Editor's note: Nancy Brown is CEO of the American Heart Association and serves on the boards of the Campaign for Tobacco Free Kids and the Partnership for Prevention. Larry Hausner is CEO of the American Diabetes Association, vice chairperson of the National Health Council and co-chair of the Centers for Public Health Roundtable. John R. Seffrin is CEO of the American Cancer Society and serves on the advisory committee to the director of the U.S. Centers for Disease Control and Prevention.
(CNN) -- According to the World Health Organization, noncommunicable diseases -- such as cancer, heart disease and diabetes -- claim more than 35 million lives each year and account for about 60 percent of all deaths worldwide.
About 28 million, or 80 percent, of the people who die live in low- and middle-income countries. In all regions of the world except Africa, mortality rates are higher for noncommunicable diseases than for communicable diseases among men and women age 15 to 59.
In addition to the human catastrophe, noncommunicable diseases pose a severe threat to national economies and the global economic system. The World Economic Forum recently highlighted noncommunicable diseases as one of the three most likely and severe risks to the global economy alongside fiscal crises and asset bubbles, a form of inflation.
According to the World Health Organization, the costs of heart disease, stroke and diabetes alone could reduce the gross domestic product in Russia, China and India by 1 to 5 percent within five years. In these countries, the cumulative loss in national income from chronic disease between 2005 and 2015 could exceed $1 trillion.
In Mexico, 75 percent of deaths are attributable to noncommunicable disease. Brazilian officials told the U.N. in April that they have seen a shift in the last years away from communicable diseases. There, cardiovascular diseases represent the major cause of death, followed by cancer.
In India, two fifths of deaths were from noncommunicable disease in 1990; by 2020, it is projected to increase to 66 percent.
Despite these alarming figures, noncommunicable diseases tend to be overlooked by many in the global health community and are underfunded by bilateral and multilateral agencies.
A forthcoming report from the Center for Global Development estimates that less than 1 percent of public and private funding for health is allocated to preventing and controlling noncommunicable diseases in low- and middle-income countries.
Here in the United States, the administration's global health initiative should include meaningful funding for noncommunicable diseases. Such funding should be based on the many cost-effective solutions to prevent or treat these diseases, which can be integrated into existing global health programs.
On May 13, a resolution will be introduced at the United Nations calling for a summit on noncommunicable diseases "in order to develop strategic responses to these diseases and their repercussions."

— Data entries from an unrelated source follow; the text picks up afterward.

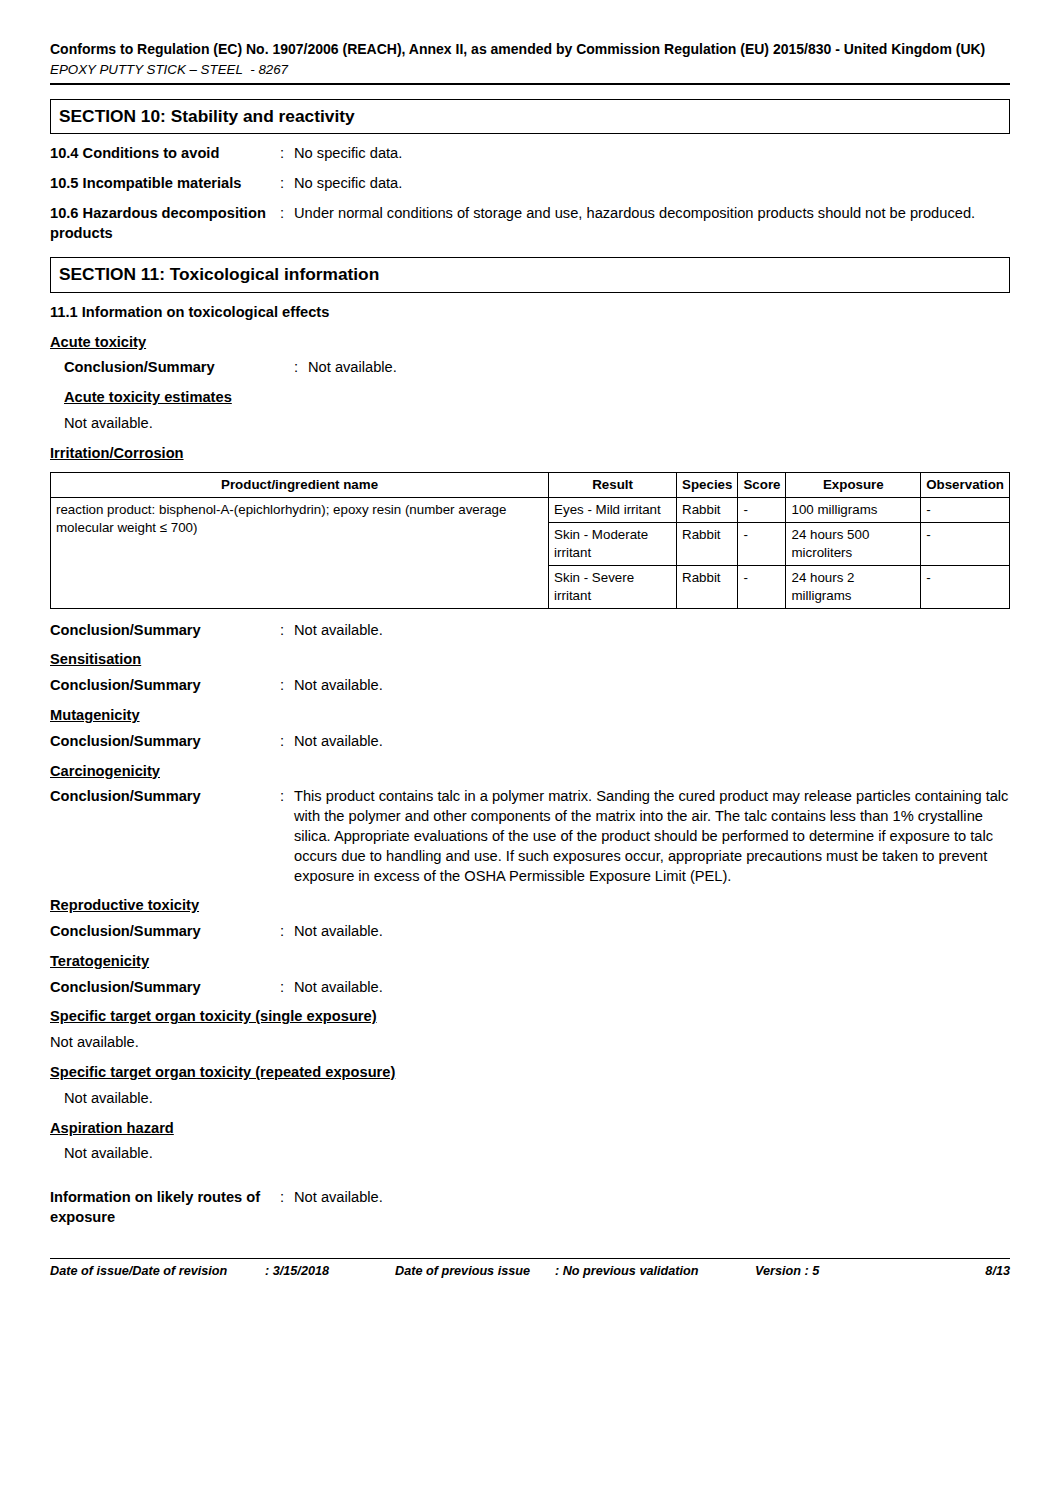Conforms to Regulation (EC) No. 1907/2006 (REACH), Annex II, as amended by Commission Regulation (EU) 2015/830 - United Kingdom (UK)
EPOXY PUTTY STICK – STEEL - 8267
SECTION 10: Stability and reactivity
10.4 Conditions to avoid
:
No specific data.
10.5 Incompatible materials
:
No specific data.
10.6 Hazardous decomposition products
:
Under normal conditions of storage and use, hazardous decomposition products should not be produced.
SECTION 11: Toxicological information
11.1 Information on toxicological effects
Acute toxicity
Conclusion/Summary
:
Not available.
Acute toxicity estimates
Not available.
Irritation/Corrosion
| Product/ingredient name | Result | Species | Score | Exposure | Observation |
| --- | --- | --- | --- | --- | --- |
| reaction product: bisphenol-A-(epichlorhydrin); epoxy resin (number average molecular weight ≤ 700) | Eyes - Mild irritant | Rabbit | - | 100 milligrams | - |
| Skin - Moderate irritant | Rabbit | - | 24 hours 500 microliters | - |
| Skin - Severe irritant | Rabbit | - | 24 hours 2 milligrams | - |
Conclusion/Summary
:
Not available.
Sensitisation
Conclusion/Summary
:
Not available.
Mutagenicity
Conclusion/Summary
:
Not available.
Carcinogenicity
Conclusion/Summary
:
This product contains talc in a polymer matrix. Sanding the cured product may release particles containing talc with the polymer and other components of the matrix into the air. The talc contains less than 1% crystalline silica. Appropriate evaluations of the use of the product should be performed to determine if exposure to talc occurs due to handling and use. If such exposures occur, appropriate precautions must be taken to prevent exposure in excess of the OSHA Permissible Exposure Limit (PEL).
Reproductive toxicity
Conclusion/Summary
:
Not available.
Teratogenicity
Conclusion/Summary
:
Not available.
Specific target organ toxicity (single exposure)
Not available.
Specific target organ toxicity (repeated exposure)
Not available.
Aspiration hazard
Not available.
Information on likely routes of exposure
:
Not available.
Date of issue/Date of revision
: 3/15/2018
Date of previous issue
: No previous validation
Version : 5
8/13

This summit would raise the profile of noncommunicable diseases on the global stage, mobilize the international community to take action and secure the commitment of heads of state to address this neglected epidemic of epidemics. It was a similar meeting in 2001 that paved the way for an international response to the HIV/AIDS crisis. So far, more than 60 countries have co-sponsored the resolution.
We are asking Susan Rice, the United States ambassador to the United Nations, and the U.S. State Department to support this resolution, and we encourage governments throughout the world to do the same. Now, more than ever, the world's leaders must take steps to balance the global response to both communicable and noncommunicable diseases, especially in low- and middle-income countries where the burden of noncommunicable diseases continues to grow unchecked and underappreciated.
The opinions expressed in this commentary are solely those of the authors.